[Try it]: Each line of the data below that contains "может" must be copied.

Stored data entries
-----
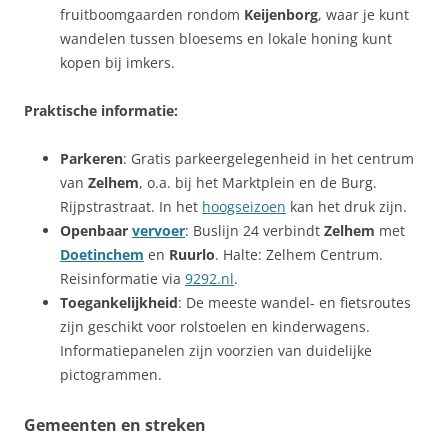
fruitboomgaarden rondom
Keijenborg
, waar je kunt
wandelen tussen bloesems en lokale honing kunt
kopen bij imkers.
Praktische informatie:
Parkeren
: Gratis parkeergelegenheid in het centrum
van
Zelhem
, o.a. bij het Marktplein en de Burg.
Rijpstrastraat. In het
hoogseizoen
kan het druk zijn.
Openbaar
vervoer
: Buslijn 24 verbindt
Zelhem
met
Doetinchem
en
Ruurlo
. Halte: Zelhem Centrum.
Reisinformatie via
9292.nl
.
Toegankelijkheid
: De meeste wandel- en fietsroutes
zijn geschikt voor rolstoelen en kinderwagens.
Informatiepanelen zijn voorzien van duidelijke
pictogrammen.
Gemeenten en streken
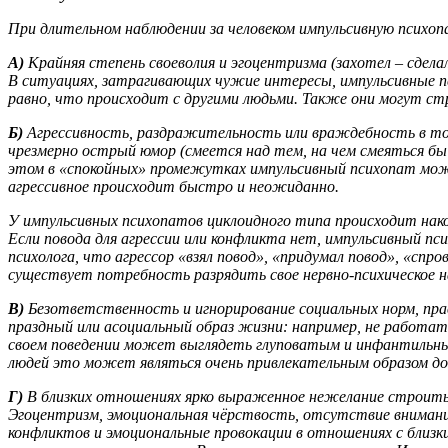
При длительном наблюдении за человеком импульсивную психо
А)
Крайняя степень своеволия и эгоцентризма (захотел – сдел
В ситуациях, затрагивающих чужие интересы, импульсивные 
равно, что происходит с другими людьми. Также они могут стр
Б)
Агрессивность, раздражительность или враждебность в той и
чрезмерно острый юмор (смеется над тем, на чем смеяться б
этом в «спокойных» промежутках импульсивный психопат мож
агрессивное происходит быстро и неожиданно.
У импульсивных психопатов циклоидного типа происходит накоп
Если повода для агрессии или конфликта нет, импульсивный п
психолога, что агрессор «взял повод», «придумал повод», «сп
существует потребность разрядить свое нервно-психическое на
В)
Безответственность и игнорирование социальных норм, пра
праздный или асоциальный образ жизни: например, не работат
своем поведении может выглядеть глуповатым и инфантильным,
людей это может являться очень привлекательным образом до 
Г)
В близких отношениях ярко выраженное нежелание строить 
Эгоцентризм, эмоциональная чёрствость, отсутствие внимани
конфликтов и эмоциональные провокации в отношениях с близ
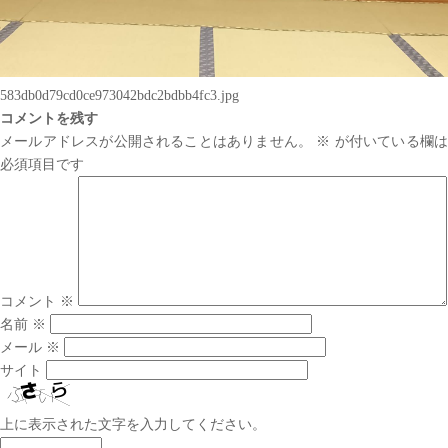
583db0d79cd0ce973042bdc2bdbb4fc3.jpg
コメントを残す
メールアドレスが公開されることはありません。
※
が付いている欄は
必須項目です
コメント
※
名前
※
メール
※
サイト
上に表示された文字を入力してください。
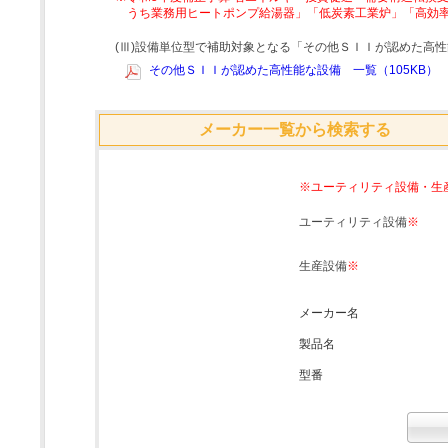
うち業務用ヒートポンプ給湯器」「低炭素工業炉」「高効
(Ⅲ)設備単位型で補助対象となる「その他ＳＩＩが認めた高
その他ＳＩＩが認めた高性能な設備 一覧（105KB）
メーカー一覧から検索する
※ユーティリティ設備・生
ユーティリティ設備
※
生産設備
※
メーカー名
製品名
型番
-----
[Answer to this problem]:
своем поведении может выглядеть глуповатым и инфантильным,
людей это может являться очень привлекательным образом до 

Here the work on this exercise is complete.